At first, we thought he was a bundle of rags.
Then he moved.
We flew to the nearest familiar door, that of a fourth grader who went to our church, screaming for help. The parents called the police. Sheriff Nillson—that was before he was Dad’s colleague—took the vagrant out through his own door, we were told. It had to be through someone’s door, because there was no street entrance to the tunnels, no public way to access them.
That’s what had particularly weirded us out about the bum’s presence: How had he gotten in?
“Ready or not, here I come!” I hollered, and then clicked on my flashlight.
CHAPTER 8
It was a no-brainer to run in the direction Claude and Junie had gone. Two for the price of one. Probably three, actually. Other than a couple branches that dead-ended well beyond Pantown, the tunnels mirrored the six square blocks of the neighborhood, more or less, which meant that they looped back in on themselves.

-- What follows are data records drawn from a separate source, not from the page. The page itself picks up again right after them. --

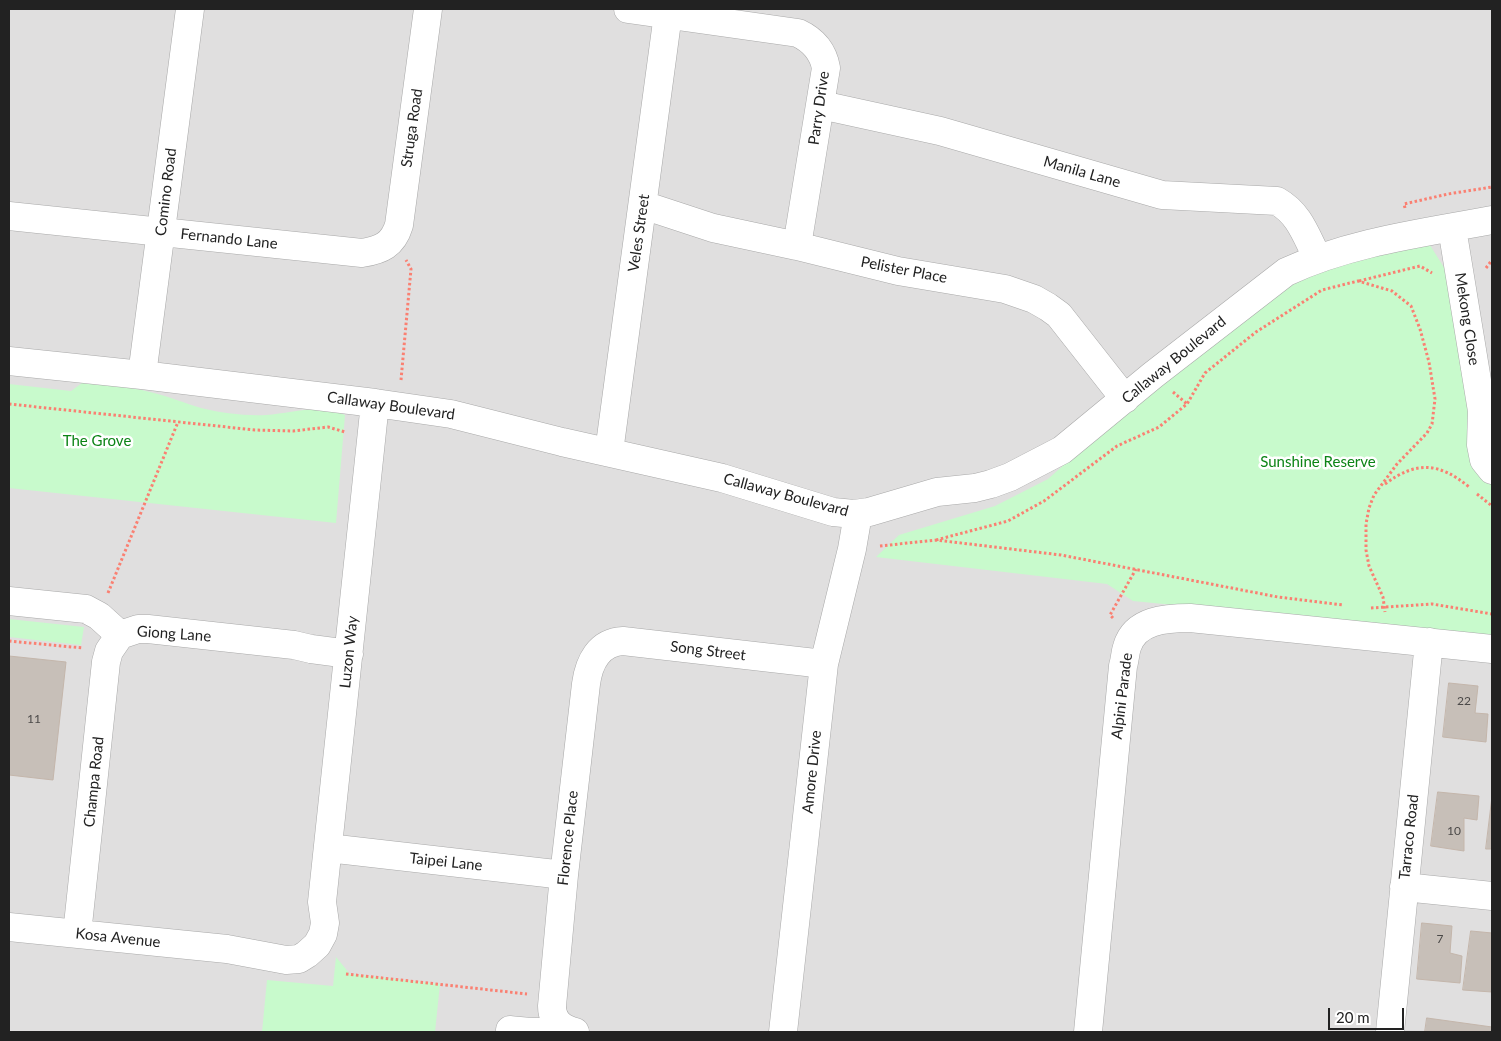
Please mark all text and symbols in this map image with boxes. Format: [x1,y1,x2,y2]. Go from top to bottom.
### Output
street label: Parry Drive [805,70,833,146]
street label: Struga Road [398,87,426,169]
street label: Comino Road [152,147,180,237]
street label: Manila Lane [1041,152,1123,192]
street label: Veles Street [625,193,653,273]
street label: Fernando Lane [180,225,278,253]
street label: Pelister Place [859,253,949,287]
street label: Mekong Close [1451,271,1483,367]
street label: Callaway Boulevard [1118,312,1230,408]
street label: Callaway Boulevard [326,388,456,424]
park label: The Grove [63,432,131,450]
park label: Sunshine Reserve [1260,453,1376,471]
street label: Callaway Boulevard [721,470,851,520]
street label: Luzon Way [336,615,362,689]
street label: Giong Lane [136,622,212,646]
street label: Song Street [669,637,747,665]
street label: Alpini Parade [1108,652,1136,740]
house number: 22 [1457,694,1471,708]
house number: 11 [27,712,41,726]
street label: Amore Drive [799,729,825,815]
street label: Champa Road [80,736,108,828]
street label: Florence Place [554,790,582,886]
street label: Tarraco Road [1396,794,1422,880]
house number: 10 [1447,824,1461,838]
street label: Taipei Lane [409,849,483,875]
street label: Kosa Avenue [75,925,161,951]
house number: 7 [1437,932,1443,946]
scale bar [1331,998,1407,1030]
text: 20 m [1336,1008,1370,1026]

“Fi, fi, fo, fum!” I boomed, tapping the beat against my thigh.
Anyone on the other side of the doors would hear me and know exactly what we were up to. I expected to catch some flak for it at Saint Patrick’s this coming Sunday given my age—too old to play most tunnel games.
“You can run, but you can’t hide!” I hollered after my friends.
I took a left, heading in the direction of Maureen’s. I was willing to bet she was partying with Ricky tonight, or even worse, with Ed. He might turn out to be a nice guy, but I doubted it, given how stoned Ricky usually was since he’d started hanging around the guy and how Maureen talked about him. Sexy as hell.